Navigation: Used to your GPS and following regular roads? That landscape can change quickly under certain conditions, so having a few maps in hand and a compass are vital. Best to pack these in a waterproof container (or buy laminated maps in the first place). Make sure to cover a few scales – very local, regional and perhaps even a whole state topographic map. Trouble finding laminated ones? You can always buy a regular map, cut it up (so it folds more easily when laminated, like the store-bought ones do) and then have it professionally plasticized – REI also lets you print out maps of particular regions on demand in various formats and with moderate moisture resistance. Depending on the size of your bag, a good pair of 2-way radios could become vital for communication and navigation. Don’t forget extra batteries or a small solar charger!
Weapons & Tools: Hopefully you won’t find yourself face to face with a predator (animal or human), but a stout, sharp knife is good for more than just self defense. From chopping wood to cutting rope, it can help prepare traps for food, build fires, assemble shelters, and perform emergency surgeries under extreme conditions. Ideally, take three types: a folding one you can fit in your pocket, a stronger full-tang one for heavy-duty work and a multi-tool that offers other odds and ends.
As for personal defense and light hunting, a mid-sized or compact handgun is ideal. Be sure to include three to five magazines, loaded with quality ammunition. If you’re bugging out, then so are other people. This doesn’t have to be a zombie invasion to need protection. Citizens were killing and robbing each other within 24 hours of Hurricane Katrina breaching the levees in New Orleans.
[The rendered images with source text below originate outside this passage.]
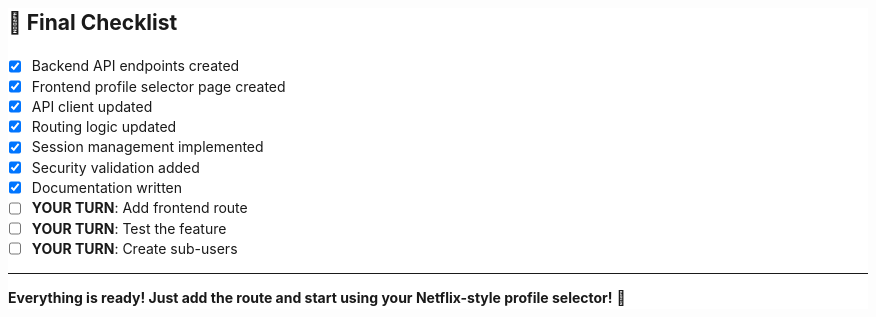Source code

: ## 🎯 Final Checklist

- [x] Backend API endpoints created
- [x] Frontend profile selector page created
- [x] API client updated
- [x] Routing logic updated
- [x] Session management implemented
- [x] Security validation added
- [x] Documentation written
- [ ] **YOUR TURN**: Add frontend route
- [ ] **YOUR TURN**: Test the feature
- [ ] **YOUR TURN**: Create sub-users

---

**Everything is ready! Just add the route and start using your Netflix-style profile selector!** 🎉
Now, it might be tempting to pack all kinds of things, but remember: this is a temporary survival kit – not a full-on wilderness expedition pack!
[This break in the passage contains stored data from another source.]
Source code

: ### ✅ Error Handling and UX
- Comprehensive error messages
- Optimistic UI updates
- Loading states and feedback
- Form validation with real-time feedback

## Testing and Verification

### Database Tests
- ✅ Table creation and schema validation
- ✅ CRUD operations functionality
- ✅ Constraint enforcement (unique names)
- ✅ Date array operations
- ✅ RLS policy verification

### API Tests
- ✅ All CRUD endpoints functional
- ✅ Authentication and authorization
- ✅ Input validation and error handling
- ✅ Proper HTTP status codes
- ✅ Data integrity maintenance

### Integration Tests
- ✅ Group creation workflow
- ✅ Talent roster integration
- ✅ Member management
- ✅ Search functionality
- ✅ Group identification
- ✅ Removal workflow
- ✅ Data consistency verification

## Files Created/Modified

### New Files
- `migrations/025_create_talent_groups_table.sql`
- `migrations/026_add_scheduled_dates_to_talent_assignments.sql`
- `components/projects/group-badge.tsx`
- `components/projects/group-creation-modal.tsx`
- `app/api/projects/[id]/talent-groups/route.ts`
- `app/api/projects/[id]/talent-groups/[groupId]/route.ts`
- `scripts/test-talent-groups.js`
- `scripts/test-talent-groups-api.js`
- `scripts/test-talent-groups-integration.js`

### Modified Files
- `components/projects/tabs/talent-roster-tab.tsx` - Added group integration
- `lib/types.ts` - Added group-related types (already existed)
Odds & Ends: Some other good things to include:
Flashlight, duct tape, vacuum-sealed toilet paper, a tarp, and essential medicines are a must as well – so either include those in a first aid kit or put them in a more-accessible pocket. Got glasses? Pack your extra/old pair – better to have an older prescription set than simply hoping the ones you are wearing don’t break. And there is no reason not to add a small, pocket-sized survival guide into the mix – though reading one beforehand is probably better.
One way to double-check that you have what you need is to consider what you would need to pack in other situations. What do you carry with you when you travel on a plane, or go camping, or simply take a road trip? You might not need all the items you come up with but there are bound to be a few you will want from the mix. Regardless, best to build a checklist first and start from the most to least essential contents – you do not want to gear up with a bulky rifle or shotgun that you cannot ultimately fit in your backpack or easily sling if we’re talking about a ‘Get Home Bag.’ Whether you are stuck in the wild or worried about an urban zombie invasion, consider the order of things presented above.